BEGIN Input for this task

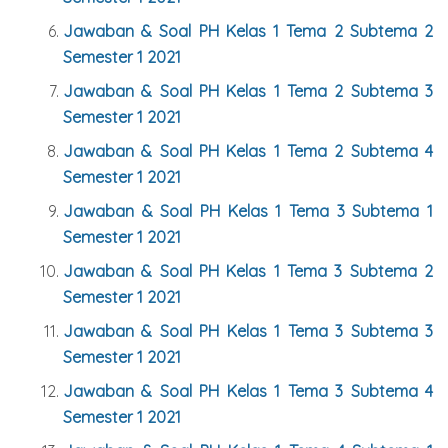
Jawaban & Soal PH Kelas 1 Tema 2 Subtema 2
Semester 1 2021
Jawaban & Soal PH Kelas 1 Tema 2 Subtema 3
Semester 1 2021
Jawaban & Soal PH Kelas 1 Tema 2 Subtema 4
Semester 1 2021
Jawaban & Soal PH Kelas 1 Tema 3 Subtema 1
Semester 1 2021
Jawaban & Soal PH Kelas 1 Tema 3 Subtema 2
Semester 1 2021
Jawaban & Soal PH Kelas 1 Tema 3 Subtema 3
Semester 1 2021
Jawaban & Soal PH Kelas 1 Tema 3 Subtema 4
Semester 1 2021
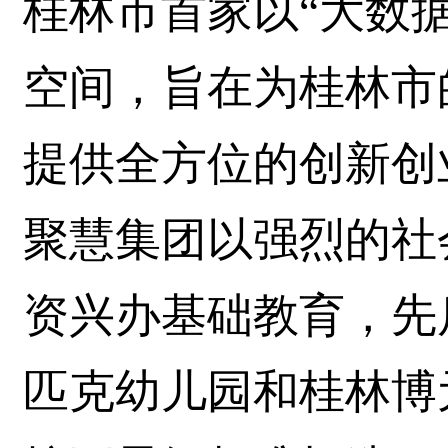
桂林市首家以“大数
空间，旨在为桂林市
提供全方位的创新创
聚慧集团以强烈的社
资兴办基础教育，先
匹克幼儿园和桂林博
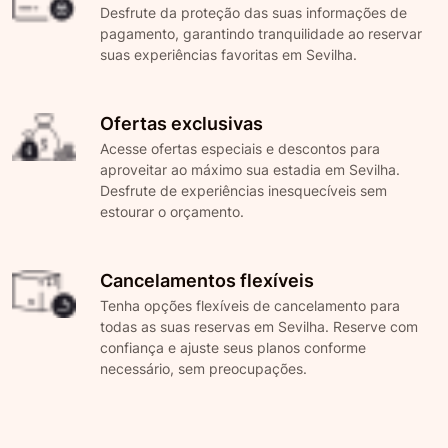
Desfrute da proteção das suas informações de
pagamento, garantindo tranquilidade ao reservar
suas experiências favoritas em Sevilha.
Ofertas exclusivas
Acesse ofertas especiais e descontos para
aproveitar ao máximo sua estadia em Sevilha.
Desfrute de experiências inesquecíveis sem
estourar o orçamento.
Cancelamentos flexíveis
Tenha opções flexíveis de cancelamento para
todas as suas reservas em Sevilha. Reserve com
confiança e ajuste seus planos conforme
necessário, sem preocupações.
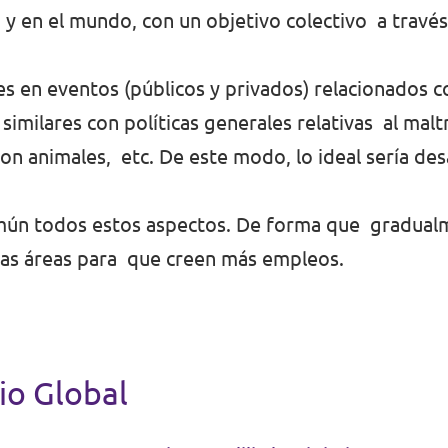
a, y en el mundo, con un objetivo colectivo a travé
es en eventos (públicos y privados) relacionados c
 similares con políticas generales relativas al malt
on animales, etc. De este modo, lo ideal sería desa
Común todos estos aspectos. De forma que gradual
tras áreas para que creen más empleos.
rio Global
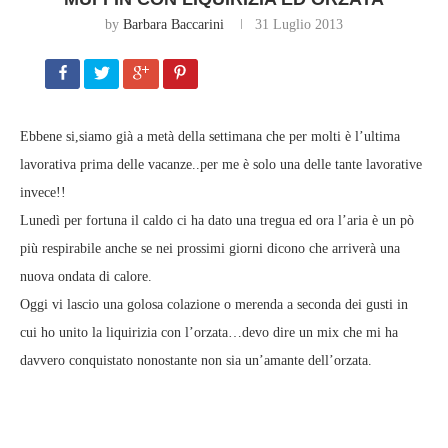
by
Barbara Baccarini
31 Luglio 2013
Ebbene si,siamo già a metà della settimana che per molti è l’ultima
lavorativa prima delle vacanze..per me è solo una delle tante lavorative
invece!!
Lunedì per fortuna il caldo ci ha dato una tregua ed ora l’aria è un pò
più respirabile anche se nei prossimi giorni dicono che arriverà una
nuova ondata di calore.
Oggi vi lascio una golosa colazione o merenda a seconda dei gusti in
cui ho unito la liquirizia con l’orzata…devo dire un mix che mi ha
davvero conquistato nonostante non sia un’amante dell’orzata.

END Input for this task

→ **Task description**
Recast every text line in the listing above as a Markdown table with the columns Row and Line, numbering the rows in order and leaving out blank lines. Omit the pictures.

→ **Task answer**
| Row | Line |
|---|---|
| 1 | Jawaban & Soal PH Kelas 1 Tema 2 Subtema 2 |
| 2 | Semester 1 2021 |
| 3 | Jawaban & Soal PH Kelas 1 Tema 2 Subtema 3 |
| 4 | Semester 1 2021 |
| 5 | Jawaban & Soal PH Kelas 1 Tema 2 Subtema 4 |
| 6 | Semester 1 2021 |
| 7 | Jawaban & Soal PH Kelas 1 Tema 3 Subtema 1 |
| 8 | Semester 1 2021 |
| 9 | Jawaban & Soal PH Kelas 1 Tema 3 Subtema 2 |
| 10 | Semester 1 2021 |
| 11 | Jawaban & Soal PH Kelas 1 Tema 3 Subtema 3 |
| 12 | Semester 1 2021 |
| 13 | Jawaban & Soal PH Kelas 1 Tema 3 Subtema 4 |
| 14 | Semester 1 2021 |
| 15 | 桂林市首家以“大数 |
| 16 | 空间，旨在为桂林市 |
| 17 | 提供全方位的创新创 |
| 18 | 聚慧集团以强烈的社 |
| 19 | 资兴办基础教育，先 |
| 20 | 匹克幼儿园和桂林博 |
| 21 | Desfrute da proteção das suas informações de |
| 22 | pagamento, garantindo tranquilidade ao reservar |
| 23 | suas experiências favoritas em Sevilha. |
| 24 | Ofertas exclusivas |
| 25 | Acesse ofertas especiais e descontos para |
| 26 | aproveitar ao máximo sua estadia em Sevilha. |
| 27 | Desfrute de experiências inesquecíveis sem |
| 28 | estourar o orçamento. |
| 29 | Cancelamentos flexíveis |
| 30 | Tenha opções flexíveis de cancelamento para |
| 31 | todas as suas reservas em Sevilha. Reserve com |
| 32 | confiança e ajuste seus planos conforme |
| 33 | necessário, sem preocupações. |
| 34 | a, y en el mundo, con un objetivo colectivo a travé |
| 35 | es en eventos (públicos y privados) relacionados c |
| 36 |  similares con políticas generales relativas al malt |
| 37 | on animales, etc. De este modo, lo ideal sería desa |
| 38 | Común todos estos aspectos. De forma que gradual |
| 39 | tras áreas para que creen más empleos. |
| 40 | rio Global |
| 41 | by |
| 42 | Barbara Baccarini |
| 43 | 31 Luglio 2013 |
| 44 | Ebbene si,siamo già a metà della settimana che per molti è l’ultima |
| 45 | lavorativa prima delle vacanze..per me è solo una delle tante lavorative |
| 46 | invece!! |
| 47 | Lunedì per fortuna il caldo ci ha dato una tregua ed ora l’aria è un pò |
| 48 | più respirabile anche se nei prossimi giorni dicono che arriverà una |
| 49 | nuova ondata di calore. |
| 50 | Oggi vi lascio una golosa colazione o merenda a seconda dei gusti in |
| 51 | cui ho unito la liquirizia con l’orzata…devo dire un mix che mi ha |
| 52 | davvero conquistato nonostante non sia un’amante dell’orzata. |